One was the jailing of Nastase on 20 June on charges of corruption. Another was the accusation on 18 June that Ponta plagiarised vast tracts of his doctorate. Plagiarism charges had prompted Ponta's education minister to resign just eight days after Ponta became premier; Ponta's response when he himself was accused was, however, to go on the hyperactive offensive.
Such hyperactivity has produced almost comic scenes on the EU stage. In late June, having failed to win a court battle to represent Romania at EU summits, he raced Basescu to reach Brussels on the day of the European Council; Basescu withdrew. In September, after the constitutional court invalidated a referendum to impeach the president, Basescu went to Brussels to meet the leaders of EU institutions. Ponta followed him immediately.
The imbroglio might seem to augur badly for Ponta's chances in parliamentary elections on 9 December – after all, it has dashed Romanians' hopes of being able to travel without passports across Europe. But Ponta's ratings are holding up and the alliance continues to tap anti-Basescu sentiment relentlessly and, increasingly, anti-EU and anti-US sentiment.
Events may leach the potency of that rhetoric. Economic problems are mounting. Largesse is hard when there is no money. Successes are hard to identify. The cabinet has had a revolving door. Invective against cultural institutions is commonplace.
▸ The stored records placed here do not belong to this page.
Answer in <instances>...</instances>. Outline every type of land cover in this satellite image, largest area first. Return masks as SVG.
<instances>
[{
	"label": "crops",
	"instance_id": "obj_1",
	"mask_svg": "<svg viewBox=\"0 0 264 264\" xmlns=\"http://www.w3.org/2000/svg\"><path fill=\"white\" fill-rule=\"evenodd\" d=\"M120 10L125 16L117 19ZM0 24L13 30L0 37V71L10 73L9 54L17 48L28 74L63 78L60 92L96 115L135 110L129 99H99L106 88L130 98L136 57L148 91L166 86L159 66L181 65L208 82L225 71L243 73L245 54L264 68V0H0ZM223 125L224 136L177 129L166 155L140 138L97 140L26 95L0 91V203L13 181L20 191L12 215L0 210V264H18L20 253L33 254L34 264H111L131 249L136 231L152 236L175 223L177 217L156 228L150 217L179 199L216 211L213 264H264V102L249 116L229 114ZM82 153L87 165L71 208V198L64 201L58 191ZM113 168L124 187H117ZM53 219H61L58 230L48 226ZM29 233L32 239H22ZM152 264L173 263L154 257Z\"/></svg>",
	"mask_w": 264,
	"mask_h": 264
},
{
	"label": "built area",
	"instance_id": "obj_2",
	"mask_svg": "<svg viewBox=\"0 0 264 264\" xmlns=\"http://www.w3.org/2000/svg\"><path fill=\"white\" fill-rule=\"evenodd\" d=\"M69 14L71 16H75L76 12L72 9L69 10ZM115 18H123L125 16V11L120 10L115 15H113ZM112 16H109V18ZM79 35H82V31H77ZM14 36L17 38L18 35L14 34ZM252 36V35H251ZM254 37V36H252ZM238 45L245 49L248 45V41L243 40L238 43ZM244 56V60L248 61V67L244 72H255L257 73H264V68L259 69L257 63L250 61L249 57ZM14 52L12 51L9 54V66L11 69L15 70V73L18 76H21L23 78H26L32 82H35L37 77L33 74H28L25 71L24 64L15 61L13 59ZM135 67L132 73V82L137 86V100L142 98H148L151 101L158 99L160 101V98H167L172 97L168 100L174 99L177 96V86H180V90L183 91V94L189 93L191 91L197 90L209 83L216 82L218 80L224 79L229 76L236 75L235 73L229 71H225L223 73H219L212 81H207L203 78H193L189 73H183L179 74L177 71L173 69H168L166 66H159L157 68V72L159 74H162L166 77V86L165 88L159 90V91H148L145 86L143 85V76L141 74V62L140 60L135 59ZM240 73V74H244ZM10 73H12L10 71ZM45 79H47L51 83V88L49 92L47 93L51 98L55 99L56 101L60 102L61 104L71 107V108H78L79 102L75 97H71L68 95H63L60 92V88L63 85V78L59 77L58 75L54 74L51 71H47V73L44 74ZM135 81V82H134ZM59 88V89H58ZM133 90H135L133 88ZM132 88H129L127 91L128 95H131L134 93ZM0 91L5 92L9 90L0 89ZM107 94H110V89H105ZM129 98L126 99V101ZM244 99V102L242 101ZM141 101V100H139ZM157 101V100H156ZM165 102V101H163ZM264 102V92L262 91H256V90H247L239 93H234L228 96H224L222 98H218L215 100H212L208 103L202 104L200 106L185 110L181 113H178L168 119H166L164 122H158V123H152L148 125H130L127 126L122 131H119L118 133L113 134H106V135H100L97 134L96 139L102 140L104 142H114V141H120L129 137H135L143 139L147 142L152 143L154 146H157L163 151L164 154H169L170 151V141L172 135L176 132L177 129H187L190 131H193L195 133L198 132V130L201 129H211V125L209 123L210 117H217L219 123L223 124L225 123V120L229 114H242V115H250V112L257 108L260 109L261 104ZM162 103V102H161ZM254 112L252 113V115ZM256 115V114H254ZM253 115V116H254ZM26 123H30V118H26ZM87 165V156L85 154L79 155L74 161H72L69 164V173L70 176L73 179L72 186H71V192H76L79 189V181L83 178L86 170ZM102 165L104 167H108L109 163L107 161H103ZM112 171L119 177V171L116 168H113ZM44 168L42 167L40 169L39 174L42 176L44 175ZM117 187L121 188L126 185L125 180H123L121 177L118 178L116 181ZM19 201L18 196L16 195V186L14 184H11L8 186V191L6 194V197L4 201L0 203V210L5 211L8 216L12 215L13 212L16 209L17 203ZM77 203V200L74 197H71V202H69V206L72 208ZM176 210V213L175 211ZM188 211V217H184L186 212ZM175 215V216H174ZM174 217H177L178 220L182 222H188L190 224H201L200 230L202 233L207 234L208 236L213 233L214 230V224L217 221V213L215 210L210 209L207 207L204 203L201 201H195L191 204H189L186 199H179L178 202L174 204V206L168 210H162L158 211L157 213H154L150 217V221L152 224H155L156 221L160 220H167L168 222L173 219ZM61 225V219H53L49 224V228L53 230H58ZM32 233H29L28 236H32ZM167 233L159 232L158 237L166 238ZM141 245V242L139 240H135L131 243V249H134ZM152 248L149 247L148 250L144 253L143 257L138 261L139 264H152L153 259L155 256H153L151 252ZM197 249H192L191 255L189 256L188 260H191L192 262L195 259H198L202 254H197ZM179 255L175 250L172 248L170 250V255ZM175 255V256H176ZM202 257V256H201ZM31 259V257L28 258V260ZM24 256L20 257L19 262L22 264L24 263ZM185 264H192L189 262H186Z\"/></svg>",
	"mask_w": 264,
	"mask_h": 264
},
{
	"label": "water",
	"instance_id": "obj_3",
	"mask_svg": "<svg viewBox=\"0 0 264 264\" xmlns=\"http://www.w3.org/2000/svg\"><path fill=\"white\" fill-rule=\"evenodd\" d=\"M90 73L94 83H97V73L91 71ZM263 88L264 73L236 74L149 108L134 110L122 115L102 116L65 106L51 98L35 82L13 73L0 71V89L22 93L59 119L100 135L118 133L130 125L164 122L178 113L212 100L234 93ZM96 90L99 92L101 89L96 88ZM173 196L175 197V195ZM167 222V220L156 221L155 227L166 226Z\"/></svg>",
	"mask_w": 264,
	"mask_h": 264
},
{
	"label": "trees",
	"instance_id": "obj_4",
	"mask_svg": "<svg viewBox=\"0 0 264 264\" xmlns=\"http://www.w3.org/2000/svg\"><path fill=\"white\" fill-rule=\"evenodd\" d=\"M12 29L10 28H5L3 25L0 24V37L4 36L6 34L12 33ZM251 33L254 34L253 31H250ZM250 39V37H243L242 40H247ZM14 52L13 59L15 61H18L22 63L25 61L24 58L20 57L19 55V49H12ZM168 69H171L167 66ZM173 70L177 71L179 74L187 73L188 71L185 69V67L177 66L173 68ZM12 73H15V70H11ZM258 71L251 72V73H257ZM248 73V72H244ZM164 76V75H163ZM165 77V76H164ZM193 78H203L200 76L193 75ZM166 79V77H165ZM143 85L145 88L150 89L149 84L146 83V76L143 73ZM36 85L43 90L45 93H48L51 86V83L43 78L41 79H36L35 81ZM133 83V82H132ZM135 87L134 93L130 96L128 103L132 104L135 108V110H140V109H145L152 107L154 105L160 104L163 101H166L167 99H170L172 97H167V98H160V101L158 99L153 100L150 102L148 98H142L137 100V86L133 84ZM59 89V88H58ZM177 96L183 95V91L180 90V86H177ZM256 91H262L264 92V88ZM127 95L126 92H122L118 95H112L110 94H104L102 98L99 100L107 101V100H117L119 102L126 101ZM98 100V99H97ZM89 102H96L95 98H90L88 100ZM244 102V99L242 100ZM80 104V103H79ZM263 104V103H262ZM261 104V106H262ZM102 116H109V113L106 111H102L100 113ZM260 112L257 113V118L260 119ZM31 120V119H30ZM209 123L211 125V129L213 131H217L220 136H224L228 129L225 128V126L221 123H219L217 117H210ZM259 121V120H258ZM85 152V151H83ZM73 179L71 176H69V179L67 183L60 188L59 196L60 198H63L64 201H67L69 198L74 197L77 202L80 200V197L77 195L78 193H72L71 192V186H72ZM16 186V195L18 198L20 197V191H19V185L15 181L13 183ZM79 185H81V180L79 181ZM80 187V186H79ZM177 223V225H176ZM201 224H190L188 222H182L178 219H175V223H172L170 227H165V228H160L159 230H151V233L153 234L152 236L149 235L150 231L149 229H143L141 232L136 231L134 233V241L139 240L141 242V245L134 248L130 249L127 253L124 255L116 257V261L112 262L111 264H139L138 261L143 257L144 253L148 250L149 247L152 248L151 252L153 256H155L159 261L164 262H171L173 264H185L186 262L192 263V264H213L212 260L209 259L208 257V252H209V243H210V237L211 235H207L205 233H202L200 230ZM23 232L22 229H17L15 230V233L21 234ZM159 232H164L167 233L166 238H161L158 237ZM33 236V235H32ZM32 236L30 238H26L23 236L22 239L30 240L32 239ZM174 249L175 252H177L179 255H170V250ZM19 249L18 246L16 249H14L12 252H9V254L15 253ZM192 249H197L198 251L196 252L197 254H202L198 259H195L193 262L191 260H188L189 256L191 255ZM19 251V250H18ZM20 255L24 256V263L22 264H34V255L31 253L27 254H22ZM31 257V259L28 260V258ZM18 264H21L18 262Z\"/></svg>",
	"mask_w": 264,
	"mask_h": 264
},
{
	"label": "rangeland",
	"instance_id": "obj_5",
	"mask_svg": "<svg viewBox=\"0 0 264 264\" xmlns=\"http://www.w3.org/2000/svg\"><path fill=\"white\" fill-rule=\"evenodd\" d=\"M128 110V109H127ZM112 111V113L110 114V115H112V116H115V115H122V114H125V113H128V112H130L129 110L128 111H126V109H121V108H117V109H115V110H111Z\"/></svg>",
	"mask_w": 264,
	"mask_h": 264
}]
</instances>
Prosecutors are facing threats of investigation.
Already, the alliance's ratings have fallen. Still, the chances are that Ba?sescu will have to offer Ponta the premiership. If re-appointed, on the European stage he will have to live with – or shed – a reputation for callowness, recklessness, and authoritarian tendencies. And he will, as now, be acting largely alone. But, as Tismaneanu puts it, the day he decides to be a real European Social Democrat, perhaps his problems will start to resolve themselves.